Obrigado pela sua pergunta.

Os processos de canonização, a Missa Tridentina e o Código de Direito Canônico estavam, em grande parte, incluídos na infalibilidade da Igreja, com base no princípio de que um processo de investigação, uma liturgia ou um conjunto de leis que permanecessem intactos e governassem a Igreja por vários séculos gozavam da proteção do Espírito Santo. De fato, essa proteção era o corolário da promessa de Nosso Senhor – “Eis que estou convosco todos os dias, até a consumação dos séculos.” (Mt 28,20)

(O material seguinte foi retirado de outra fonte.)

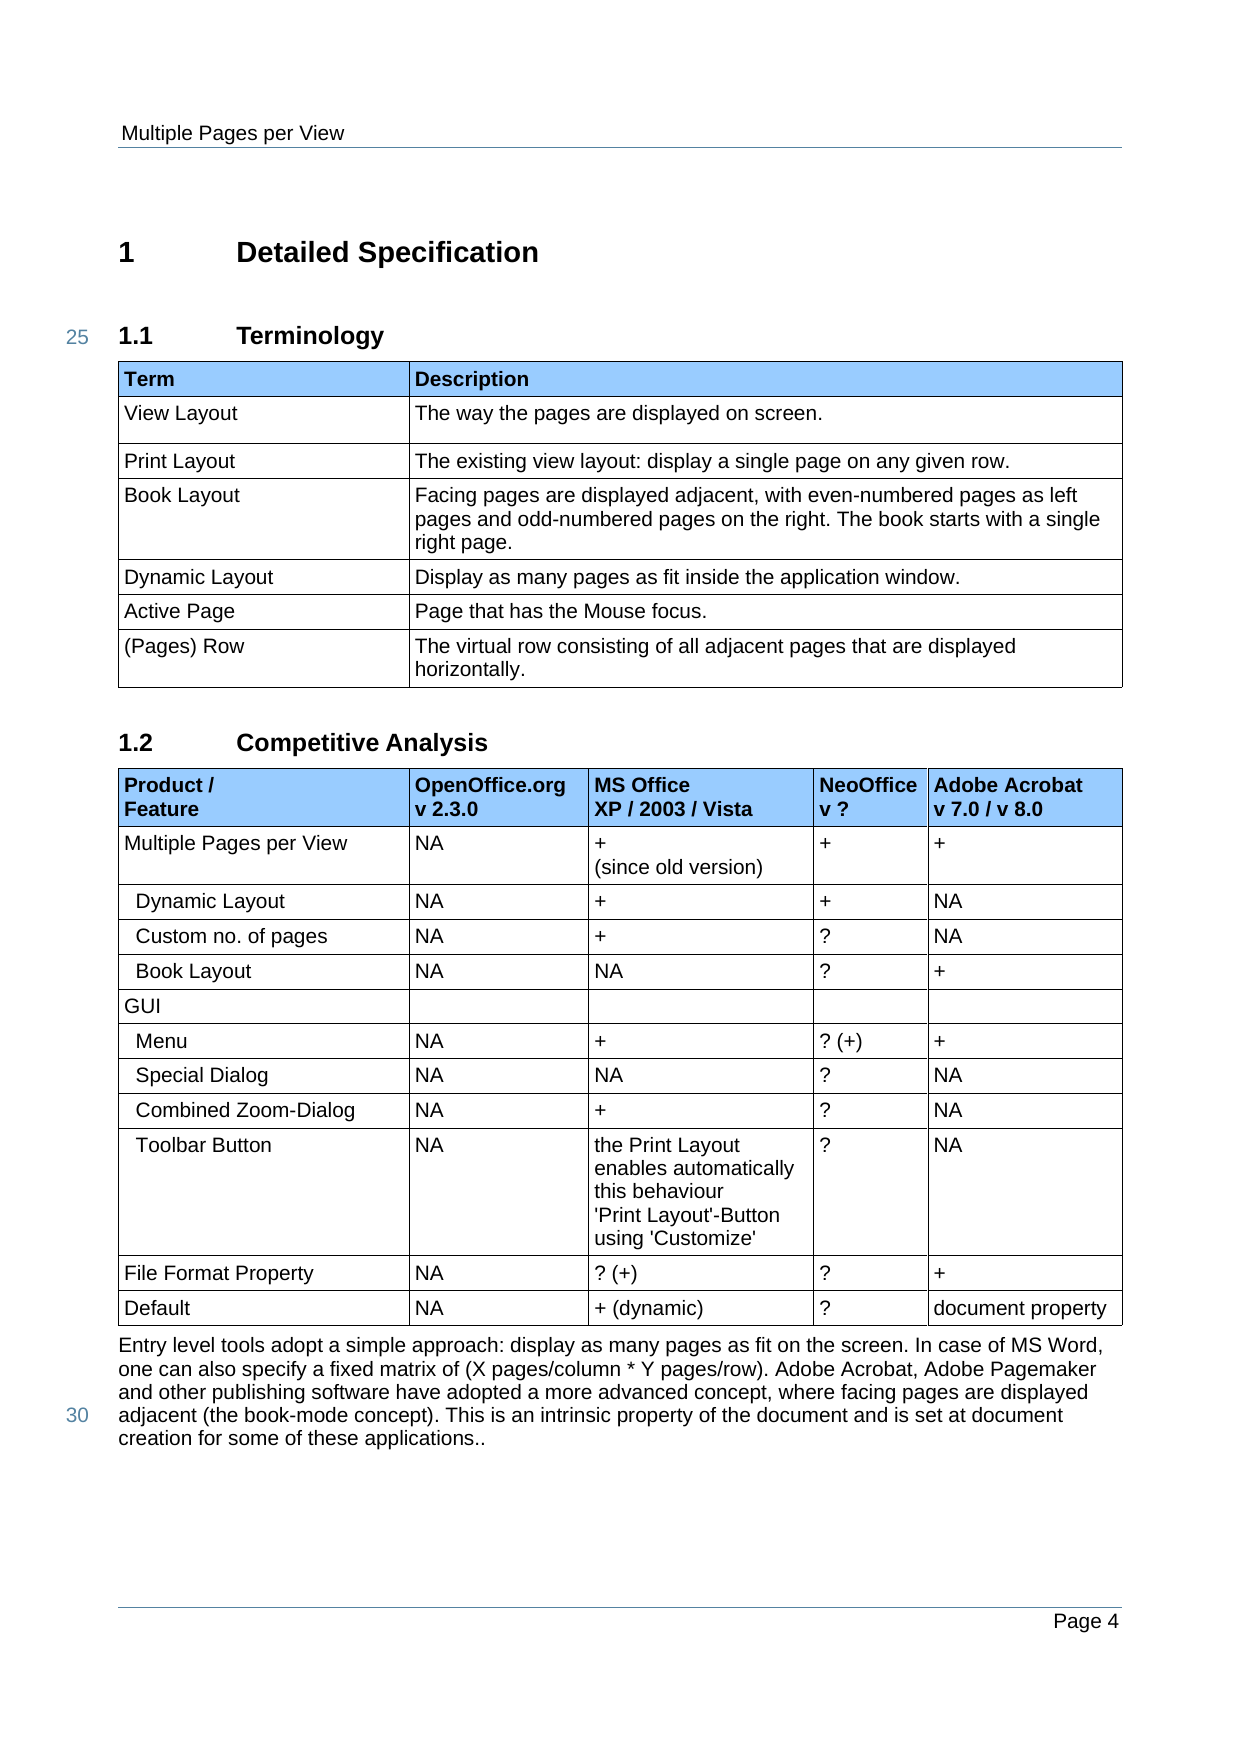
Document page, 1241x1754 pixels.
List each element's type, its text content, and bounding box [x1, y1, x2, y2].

No entanto, quando as reformas progressistas romperam essa continuidade nos processos de canonização, na tradição litúrgica e no conjunto das leis canônicas, a proteção do Espírito Santo deixou, por uma razão simétrica àquilo que primeiro protegia a Igreja. Ou seja, como houve uma ruptura com o passado secular, a mencionada presença do Espírito Santo não pode mais ser identificada.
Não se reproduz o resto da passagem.